What is Labor Day weekend in Florida without a visit from Jim Cantore?
Just like Hurricane Idalia altered his plans last week, the major storm shook us for a loop here in Osceola County, even though it made its worst hit hundreds of miles up the Gulf coast.
And, just like forecasts change on the past of a hurricane like that, so did information about what was going on locally, particularly on Tuesday.
Here at the News-Gazette, Tuesdays are spent putting Thursday’s print product together, so we can ship it to the printing plant late that afternoon. Normally, it returns on the truck Wednesday to get in the vehicles that bring it to you Thursday. Last week, that timeline got shortened by Idalia, so by late lunchtime Tuesday we were “done” – we thought. So I ran to a local eatery to grab a bite to eat and decompress for a few minutes.
While eating my lunch I saw the alert that Gov. Ron DeSantis had added Osceola and Orange counties to his storm-related emergency declaration. “Oh boy, what’s this mean?” I thought.
Didn’t even take 15 minutes for that question to be answered. That’s how long it took for the Osceola School District to announce it was reversing its decision from that morning and would NOT open schools Wednesday. It started a domino effect, and within the next two hours every area government and utility agency announced Wednesday closures, after county officials announced at a 11:45 a.m. press conference that there wouldn’t be closures. Even our office would close.
When Category 3 and 4 hurricanes are involved, things come at you fast. Face it, we could have gone to work and to school in the weather we got Wednesday; we’ve gone in and driven home in far worse. But, for the schools, the events would have been a “bad look” in any case. At first, Osceola would have been an island on Wednesday, with Polk, Lake and Orange counties deciding to close. Then, by reversing course, some parents lashed out at the district and its fairly new superintendent Mark Shanoff for the course of events.

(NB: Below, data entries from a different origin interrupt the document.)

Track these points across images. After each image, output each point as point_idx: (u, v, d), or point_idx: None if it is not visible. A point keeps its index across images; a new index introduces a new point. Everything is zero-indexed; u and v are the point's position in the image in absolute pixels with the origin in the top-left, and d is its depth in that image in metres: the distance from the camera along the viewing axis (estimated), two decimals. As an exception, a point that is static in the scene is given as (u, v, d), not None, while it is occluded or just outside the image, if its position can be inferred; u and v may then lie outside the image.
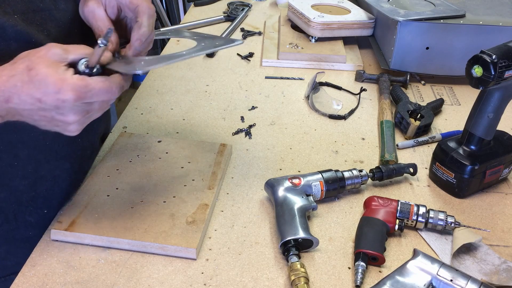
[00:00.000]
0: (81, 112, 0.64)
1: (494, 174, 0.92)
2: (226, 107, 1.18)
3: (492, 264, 0.77)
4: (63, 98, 0.60)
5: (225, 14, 1.70)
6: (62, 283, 0.72)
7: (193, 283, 0.74)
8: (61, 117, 0.63)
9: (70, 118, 0.63)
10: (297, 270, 0.72)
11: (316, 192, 0.86)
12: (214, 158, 0.95)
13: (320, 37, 1.44)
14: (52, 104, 0.61)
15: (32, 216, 0.85)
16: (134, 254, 0.78)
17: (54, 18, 0.78)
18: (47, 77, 0.60)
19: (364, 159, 1.02)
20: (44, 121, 0.64)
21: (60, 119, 0.63)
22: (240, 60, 1.42)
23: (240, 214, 0.87)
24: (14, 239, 0.85)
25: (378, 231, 0.80)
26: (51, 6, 0.78)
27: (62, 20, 0.80)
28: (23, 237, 0.85)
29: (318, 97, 1.22)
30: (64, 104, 0.61)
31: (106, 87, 0.63)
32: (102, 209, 0.82)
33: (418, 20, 1.25)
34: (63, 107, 0.61)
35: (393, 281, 0.70)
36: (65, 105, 0.61)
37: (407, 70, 1.30)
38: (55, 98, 0.60)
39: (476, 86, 0.82)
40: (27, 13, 0.74)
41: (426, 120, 1.10)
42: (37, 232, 0.84)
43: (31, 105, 0.61)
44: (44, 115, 0.63)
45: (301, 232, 0.77)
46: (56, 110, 0.62)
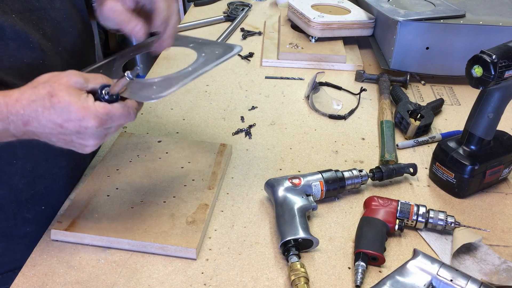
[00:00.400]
0: (100, 137, 0.66)
1: (494, 174, 0.92)
2: (226, 107, 1.18)
3: (492, 264, 0.77)
4: (86, 125, 0.63)
5: (225, 14, 1.70)
6: (62, 283, 0.72)
7: (193, 283, 0.74)
8: (80, 141, 0.65)
9: (90, 142, 0.66)
10: (297, 270, 0.72)
11: (316, 192, 0.86)
12: (214, 158, 0.95)
13: (320, 37, 1.44)
14: (73, 130, 0.63)
15: (30, 213, 0.85)
16: (134, 254, 0.78)
17: (50, 17, 0.79)
18: (70, 104, 0.62)
19: (364, 159, 1.02)
20: (62, 143, 0.66)
21: (80, 143, 0.65)
22: (240, 60, 1.42)
23: (240, 214, 0.87)
24: (12, 236, 0.86)
25: (378, 231, 0.80)
26: (47, 5, 0.78)
27: (57, 19, 0.80)
28: (20, 234, 0.86)
29: (318, 97, 1.22)
30: (87, 130, 0.63)
31: (125, 113, 0.66)
32: (102, 209, 0.82)
33: (418, 20, 1.25)
34: (85, 133, 0.64)
35: (393, 281, 0.70)
36: (87, 131, 0.63)
37: (407, 70, 1.30)
38: (78, 124, 0.62)
39: (476, 86, 0.82)
40: (24, 12, 0.74)
41: (426, 120, 1.10)
42: (34, 228, 0.85)
43: (51, 129, 0.63)
44: (63, 138, 0.65)
45: (301, 232, 0.77)
46: (76, 135, 0.64)
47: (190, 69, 0.77)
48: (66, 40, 0.83)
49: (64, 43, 0.82)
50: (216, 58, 0.80)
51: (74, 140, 0.65)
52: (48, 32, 0.79)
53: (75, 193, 0.87)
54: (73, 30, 0.84)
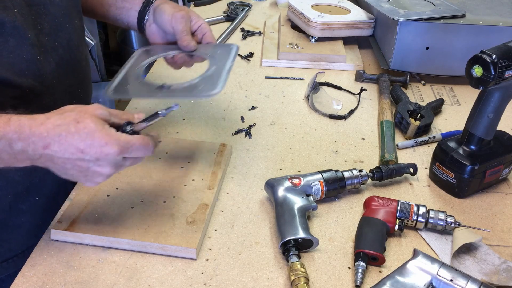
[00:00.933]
0: (117, 166, 0.67)
1: (494, 174, 0.92)
2: (226, 107, 1.18)
3: (492, 264, 0.77)
4: (108, 152, 0.64)
5: (225, 14, 1.70)
6: (62, 283, 0.72)
7: (193, 283, 0.74)
8: (98, 169, 0.66)
9: (106, 170, 0.66)
10: (297, 270, 0.72)
11: (316, 192, 0.86)
12: (214, 158, 0.95)
13: (320, 37, 1.44)
14: (94, 156, 0.64)
15: (25, 204, 0.87)
16: (134, 254, 0.78)
17: (49, 13, 0.80)
18: (94, 131, 0.64)
19: (364, 159, 1.02)
20: (76, 171, 0.66)
21: (96, 171, 0.66)
22: (240, 60, 1.42)
23: (240, 214, 0.87)
24: (7, 226, 0.87)
25: (378, 231, 0.80)
26: (47, 0, 0.79)
27: (55, 14, 0.81)
28: (15, 224, 0.87)
29: (318, 97, 1.22)
30: (107, 157, 0.65)
31: (145, 144, 0.69)
32: (102, 209, 0.82)
33: (418, 20, 1.25)
34: (104, 159, 0.65)
35: (393, 281, 0.70)
36: (107, 158, 0.65)
37: (407, 70, 1.30)
38: (100, 150, 0.64)
39: (476, 86, 0.82)
40: (25, 7, 0.75)
41: (426, 120, 1.10)
42: (28, 218, 0.87)
43: (71, 154, 0.64)
44: (80, 165, 0.65)
45: (301, 232, 0.77)
46: (95, 162, 0.65)
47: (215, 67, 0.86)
48: (62, 35, 0.84)
49: (61, 39, 0.84)
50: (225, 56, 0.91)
51: (90, 168, 0.66)
52: (46, 27, 0.80)
53: (75, 193, 0.87)
54: (70, 26, 0.86)
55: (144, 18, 0.96)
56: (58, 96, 0.85)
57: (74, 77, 0.89)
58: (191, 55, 0.95)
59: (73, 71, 0.88)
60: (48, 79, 0.81)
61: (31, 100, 0.80)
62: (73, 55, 0.88)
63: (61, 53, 0.84)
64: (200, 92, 0.82)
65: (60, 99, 0.85)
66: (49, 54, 0.81)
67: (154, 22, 0.96)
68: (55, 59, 0.83)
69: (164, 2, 0.95)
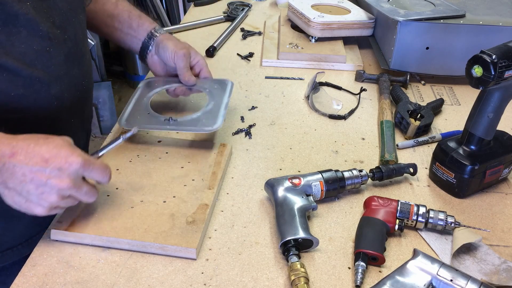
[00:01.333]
0: (74, 185, 0.69)
1: (494, 174, 0.92)
2: (226, 107, 1.18)
3: (492, 264, 0.77)
4: (72, 161, 0.68)
5: (225, 14, 1.70)
6: (62, 283, 0.72)
7: (193, 283, 0.74)
8: (56, 182, 0.68)
9: (64, 184, 0.68)
10: (297, 270, 0.72)
11: (316, 192, 0.86)
12: (214, 158, 0.95)
13: (320, 37, 1.44)
14: (57, 165, 0.68)
15: None
16: (134, 254, 0.78)
17: (58, 7, 0.84)
18: (62, 146, 0.69)
19: (364, 159, 1.02)
20: (33, 185, 0.68)
21: (53, 185, 0.68)
22: (240, 60, 1.42)
23: (240, 214, 0.87)
24: (11, 217, 0.88)
25: (378, 231, 0.80)
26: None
27: (63, 9, 0.85)
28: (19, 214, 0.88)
29: (318, 97, 1.22)
30: (70, 167, 0.68)
31: (104, 168, 0.73)
32: (102, 209, 0.82)
33: (418, 20, 1.25)
34: (66, 170, 0.68)
35: (393, 281, 0.70)
36: (70, 169, 0.68)
37: (407, 70, 1.30)
38: (64, 160, 0.68)
39: (476, 86, 0.82)
40: (37, 1, 0.79)
41: (426, 120, 1.10)
42: None
43: (35, 163, 0.67)
44: (39, 178, 0.67)
45: (301, 232, 0.77)
46: (56, 173, 0.68)
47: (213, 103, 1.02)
48: (71, 29, 0.88)
49: (69, 32, 0.88)
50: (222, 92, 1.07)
51: (48, 181, 0.67)
52: (57, 21, 0.84)
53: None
54: (76, 20, 0.90)
55: (147, 49, 1.07)
56: (65, 87, 0.88)
57: (79, 70, 0.92)
58: (190, 88, 1.08)
59: (78, 63, 0.92)
60: (56, 70, 0.85)
61: (40, 89, 0.83)
62: (79, 48, 0.92)
63: (70, 45, 0.88)
64: (203, 126, 0.96)
65: (67, 90, 0.89)
66: (60, 46, 0.85)
67: (157, 54, 1.07)
68: (64, 51, 0.86)
69: (168, 39, 1.05)
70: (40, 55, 0.81)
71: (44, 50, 0.82)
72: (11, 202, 0.70)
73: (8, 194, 0.69)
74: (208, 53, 1.42)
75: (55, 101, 0.86)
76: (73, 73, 0.90)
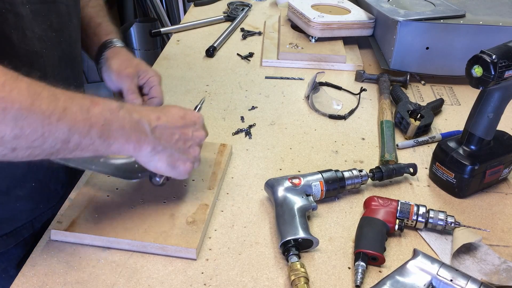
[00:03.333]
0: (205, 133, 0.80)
1: (494, 174, 0.92)
2: (226, 107, 1.18)
3: (492, 264, 0.77)
4: (198, 115, 0.80)
5: (225, 14, 1.70)
6: (62, 283, 0.72)
7: (193, 283, 0.74)
8: (196, 133, 0.78)
9: (202, 134, 0.79)
10: (297, 270, 0.72)
11: (316, 192, 0.86)
12: (214, 158, 0.95)
13: (320, 37, 1.44)
14: (192, 119, 0.78)
15: (22, 191, 0.90)
16: (134, 254, 0.78)
17: (57, 10, 0.84)
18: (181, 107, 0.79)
19: (364, 159, 1.02)
20: (182, 141, 0.75)
21: (196, 136, 0.78)
22: (240, 60, 1.42)
23: (240, 214, 0.87)
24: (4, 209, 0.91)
25: (378, 231, 0.80)
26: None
27: (61, 13, 0.86)
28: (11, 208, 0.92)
29: (318, 97, 1.22)
30: (199, 119, 0.79)
31: None
32: (102, 209, 0.82)
33: (418, 20, 1.25)
34: (199, 123, 0.79)
35: (393, 281, 0.70)
36: (199, 120, 0.79)
37: (407, 70, 1.30)
38: (192, 115, 0.79)
39: (476, 86, 0.82)
40: (38, 3, 0.80)
41: (426, 120, 1.10)
42: (23, 202, 0.91)
43: (177, 121, 0.75)
44: (185, 133, 0.76)
45: (301, 232, 0.77)
46: (193, 126, 0.78)
47: None
48: (67, 32, 0.89)
49: (65, 35, 0.88)
50: None
51: (192, 134, 0.77)
52: (54, 23, 0.84)
53: (75, 193, 0.87)
54: (71, 24, 0.90)
55: (99, 64, 0.97)
56: None
57: (71, 71, 0.93)
58: None
59: (71, 65, 0.93)
60: (50, 71, 0.85)
61: None
62: (72, 50, 0.92)
63: (64, 48, 0.88)
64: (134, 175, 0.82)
65: None
66: (55, 48, 0.85)
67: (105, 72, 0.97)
68: (58, 53, 0.87)
69: (114, 56, 0.95)
70: (38, 57, 0.82)
71: (42, 52, 0.82)
72: (162, 166, 0.73)
73: (161, 158, 0.73)
74: (208, 53, 1.42)
75: None
76: (66, 74, 0.91)
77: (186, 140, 0.76)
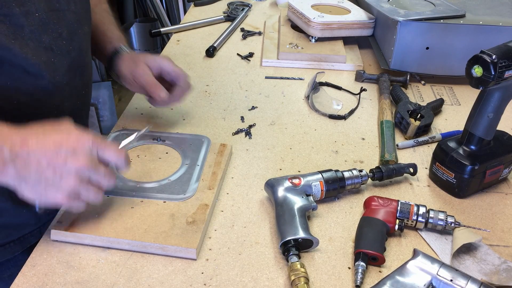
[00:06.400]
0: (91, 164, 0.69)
1: (494, 174, 0.92)
2: (226, 107, 1.18)
3: (492, 264, 0.77)
4: (84, 141, 0.69)
5: (225, 14, 1.70)
6: (62, 283, 0.72)
7: (193, 283, 0.74)
8: (73, 162, 0.67)
9: (81, 162, 0.67)
10: (297, 270, 0.72)
11: (316, 192, 0.86)
12: (214, 158, 0.95)
13: (320, 37, 1.44)
14: (71, 146, 0.67)
15: None
16: (134, 254, 0.78)
17: (66, 18, 0.84)
18: (71, 129, 0.70)
19: (364, 159, 1.02)
20: (51, 171, 0.67)
21: (71, 165, 0.67)
22: (240, 60, 1.42)
23: (240, 214, 0.87)
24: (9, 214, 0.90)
25: (378, 231, 0.80)
26: (65, 6, 0.84)
27: (71, 21, 0.86)
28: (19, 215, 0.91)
29: (318, 97, 1.22)
30: (84, 146, 0.68)
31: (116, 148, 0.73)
32: (102, 209, 0.82)
33: (418, 20, 1.25)
34: (81, 149, 0.68)
35: (393, 281, 0.70)
36: (84, 147, 0.68)
37: (407, 70, 1.30)
38: (76, 140, 0.68)
39: (476, 86, 0.82)
40: (47, 12, 0.79)
41: (426, 120, 1.10)
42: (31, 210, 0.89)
43: (48, 148, 0.66)
44: (56, 161, 0.66)
45: (301, 232, 0.77)
46: (72, 153, 0.67)
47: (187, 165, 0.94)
48: (76, 40, 0.88)
49: (75, 43, 0.88)
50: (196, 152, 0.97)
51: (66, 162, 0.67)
52: (64, 32, 0.84)
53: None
54: (81, 32, 0.90)
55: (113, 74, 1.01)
56: (66, 96, 0.89)
57: (81, 80, 0.92)
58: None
59: (81, 74, 0.92)
60: (59, 80, 0.85)
61: (41, 98, 0.84)
62: (82, 58, 0.91)
63: (74, 56, 0.88)
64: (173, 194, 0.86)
65: (67, 98, 0.89)
66: (64, 57, 0.85)
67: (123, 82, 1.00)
68: (68, 61, 0.86)
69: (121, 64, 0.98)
70: (46, 66, 0.81)
71: (49, 61, 0.82)
72: (30, 194, 0.68)
73: (25, 187, 0.68)
74: (208, 53, 1.42)
75: (55, 110, 0.86)
76: (75, 83, 0.90)
77: (54, 169, 0.67)
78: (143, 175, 0.90)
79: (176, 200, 0.84)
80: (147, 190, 0.87)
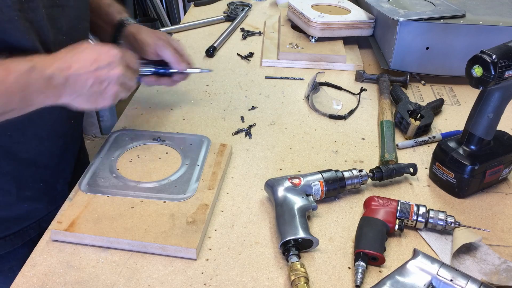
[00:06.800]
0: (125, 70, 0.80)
1: (494, 174, 0.92)
2: (226, 107, 1.18)
3: (492, 264, 0.77)
4: (114, 53, 0.79)
5: (225, 14, 1.70)
6: (62, 283, 0.72)
7: (193, 283, 0.74)
8: (112, 72, 0.78)
9: (119, 70, 0.78)
10: (297, 270, 0.72)
11: (316, 192, 0.86)
12: (214, 158, 0.95)
13: (320, 37, 1.44)
14: (106, 60, 0.77)
15: (30, 191, 0.93)
16: (134, 254, 0.78)
17: (66, 14, 0.86)
18: (95, 45, 0.80)
19: (364, 159, 1.02)
20: (97, 84, 0.77)
21: (112, 75, 0.78)
22: (240, 60, 1.42)
23: (240, 214, 0.87)
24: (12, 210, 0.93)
25: (378, 231, 0.80)
26: (65, 2, 0.85)
27: (71, 16, 0.87)
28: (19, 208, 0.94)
29: (318, 97, 1.22)
30: (115, 57, 0.79)
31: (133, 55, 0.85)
32: (102, 209, 0.82)
33: (418, 20, 1.25)
34: (114, 61, 0.78)
35: (393, 281, 0.70)
36: (116, 58, 0.78)
37: (407, 70, 1.30)
38: (108, 54, 0.78)
39: (476, 86, 0.82)
40: (49, 8, 0.82)
41: (426, 120, 1.10)
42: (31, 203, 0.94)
43: (89, 66, 0.76)
44: (99, 75, 0.77)
45: (301, 232, 0.77)
46: (108, 67, 0.78)
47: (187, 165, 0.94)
48: (76, 35, 0.90)
49: (75, 38, 0.88)
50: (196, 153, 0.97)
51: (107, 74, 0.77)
52: (64, 27, 0.86)
53: (75, 193, 0.87)
54: (81, 27, 0.92)
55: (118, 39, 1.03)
56: None
57: None
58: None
59: None
60: None
61: None
62: None
63: None
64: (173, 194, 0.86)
65: None
66: None
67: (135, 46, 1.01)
68: None
69: (140, 32, 1.01)
70: None
71: None
72: (85, 106, 0.80)
73: (81, 101, 0.78)
74: (208, 53, 1.42)
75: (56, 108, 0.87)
76: None
77: (101, 82, 0.77)
78: (143, 175, 0.90)
79: (176, 200, 0.84)
80: (147, 190, 0.87)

Come on, people. Decision makers do what they do based on the information they have at the time of making them. I actually liked the idea of schools staying open here at first. It meant not having to change up the schedule down the road to make up a day.
The district’s new superintendent has been solid and transparent. If nobody has told him this yet, Dr. Shanoff is on a roll.
And, now, we wait to see what future Hurricane Lee is going to do in the Atlantic. It’s an early September tradition.
And, speaking of September traditions, we will mark the anniversary of the 9/11 attacks on Monday. Has it really been 22 years?